*Extract:*

Note how Jones executed his change in position: ‘to clarify’, he said, ‘I don’t support proscribing that organisation’. But this wasn’t a clarification; it was a volte-face. Jones supported ‘kicking out LATW’ in July (before they were officially proscribed) and opposed it in September (once they were already proscribed). If Jones had changed his view, shouldn’t he have said so openly instead of pretending that this was a clarification, rather than a reversal, of his original position? Furthermore, his commitment to avoiding ‘witch hunts’ might be considered more genuine had he not supported the party’s various high-profile disciplinary actions during the Corbyn years. It’s incredible that Jones supported a mass purge of Labour members. It’s perhaps even more incredible that he does not appear to have reflected on, or learnt from, that error.

Examining other media that, like Jones, portray themselves as speaking for a broad left constituency, leaves us with disappointingly little to say. In the case of Novara Media and Tribune, where the proscriptions were not supported, they were not opposed, but instead simply not discussed. As far as I’ve been able to establish, not one article appeared on Novara Media’s website opposing the proscriptions on any grounds – not free expression, not natural justice, not the hypocrisy of refusing to proscribe right-wing organisations in Labour that practice racism, not the wrongness of retroactively applying new rules, nothing. When invited to demonstrate otherwise, Novara could not point to any discussion of proscriptions on its TyskySour podcast either. Nor did a single article appear in Tribune denouncing the attack on Labour members’ right to organise themselves without being purged through guilt by association. Tribune did not reply to requests for clarification on whether they reported on proscriptions or not. I could not locate even a tweet against proscriptions from any of the prolific Twitter users associated with these left media.

*Provided records:*

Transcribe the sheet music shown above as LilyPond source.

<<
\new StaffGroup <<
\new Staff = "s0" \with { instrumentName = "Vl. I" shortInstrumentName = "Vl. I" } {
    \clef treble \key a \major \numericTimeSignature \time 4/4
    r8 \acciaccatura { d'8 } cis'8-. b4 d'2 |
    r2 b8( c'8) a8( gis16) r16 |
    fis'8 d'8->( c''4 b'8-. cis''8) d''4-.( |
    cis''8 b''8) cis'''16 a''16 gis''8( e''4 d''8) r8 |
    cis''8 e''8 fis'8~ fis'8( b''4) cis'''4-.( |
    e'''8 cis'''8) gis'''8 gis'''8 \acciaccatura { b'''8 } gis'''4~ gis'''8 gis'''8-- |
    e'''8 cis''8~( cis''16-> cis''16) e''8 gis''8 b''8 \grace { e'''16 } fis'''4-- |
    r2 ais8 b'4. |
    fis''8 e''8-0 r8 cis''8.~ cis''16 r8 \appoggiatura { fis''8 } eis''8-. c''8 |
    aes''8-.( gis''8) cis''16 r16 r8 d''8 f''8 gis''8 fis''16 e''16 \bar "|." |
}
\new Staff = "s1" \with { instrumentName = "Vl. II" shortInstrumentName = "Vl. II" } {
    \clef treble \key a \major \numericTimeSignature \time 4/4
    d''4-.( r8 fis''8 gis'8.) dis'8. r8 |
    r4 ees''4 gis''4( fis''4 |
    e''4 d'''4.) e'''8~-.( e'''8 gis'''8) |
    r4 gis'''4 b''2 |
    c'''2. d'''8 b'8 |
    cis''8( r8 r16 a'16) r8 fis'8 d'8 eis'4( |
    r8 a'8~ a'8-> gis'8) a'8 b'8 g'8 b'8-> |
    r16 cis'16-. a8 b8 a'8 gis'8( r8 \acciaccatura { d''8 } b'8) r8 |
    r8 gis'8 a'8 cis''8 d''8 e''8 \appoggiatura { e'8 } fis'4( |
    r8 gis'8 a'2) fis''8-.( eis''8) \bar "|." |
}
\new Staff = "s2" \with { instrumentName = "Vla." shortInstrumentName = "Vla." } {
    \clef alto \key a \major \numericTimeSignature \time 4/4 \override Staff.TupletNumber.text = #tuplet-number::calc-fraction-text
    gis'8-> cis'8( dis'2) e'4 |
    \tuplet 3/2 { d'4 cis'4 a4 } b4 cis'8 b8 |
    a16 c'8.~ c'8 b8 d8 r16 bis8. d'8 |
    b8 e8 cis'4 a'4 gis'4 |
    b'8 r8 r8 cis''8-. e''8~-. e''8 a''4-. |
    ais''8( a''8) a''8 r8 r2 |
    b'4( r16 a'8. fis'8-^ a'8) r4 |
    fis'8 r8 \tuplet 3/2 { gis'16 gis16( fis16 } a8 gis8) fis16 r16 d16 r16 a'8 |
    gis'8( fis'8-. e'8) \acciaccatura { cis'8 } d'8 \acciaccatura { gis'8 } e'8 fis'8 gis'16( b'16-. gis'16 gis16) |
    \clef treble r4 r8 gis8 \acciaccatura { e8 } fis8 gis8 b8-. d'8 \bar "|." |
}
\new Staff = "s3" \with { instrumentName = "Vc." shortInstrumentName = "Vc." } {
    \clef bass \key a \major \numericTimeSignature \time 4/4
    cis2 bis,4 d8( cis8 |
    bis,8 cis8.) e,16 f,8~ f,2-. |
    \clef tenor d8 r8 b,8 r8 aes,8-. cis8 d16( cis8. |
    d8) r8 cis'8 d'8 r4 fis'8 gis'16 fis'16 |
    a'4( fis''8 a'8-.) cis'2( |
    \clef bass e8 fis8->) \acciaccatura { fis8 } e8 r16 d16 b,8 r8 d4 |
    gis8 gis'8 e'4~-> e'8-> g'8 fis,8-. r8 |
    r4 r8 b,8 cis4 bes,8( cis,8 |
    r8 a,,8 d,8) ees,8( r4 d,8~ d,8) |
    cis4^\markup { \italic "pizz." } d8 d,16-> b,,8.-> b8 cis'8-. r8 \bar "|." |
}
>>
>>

*Set of tasks:*
1. In the text on Labour's proscriptions, in which month did Jones support "kicking out LATW"?
2. Pick up the text on left media and Labour's proscriptions after its last sentence and carry it on.

*Expected results:*
1. July, before the group was officially proscribed.

2.
Ironically, the journal of liberal capitalism, the Guardian,[15] did find space for an article discussing the proscriptions from a critical perspective. There was opposition too from publications whose left allegiance is clear – such as the Morning Star, Canary and Skwawkbox. But from influential journalists who should have made the issue of proscriptions their own, ‘Solidarity Forever’ became ‘Solidarity Never’. To fight against the purge would not have required a detailed defence of each proscribed organisation’s record. All that would have been required was opposition to the idea that mass expulsions are a good way to manage party discipline.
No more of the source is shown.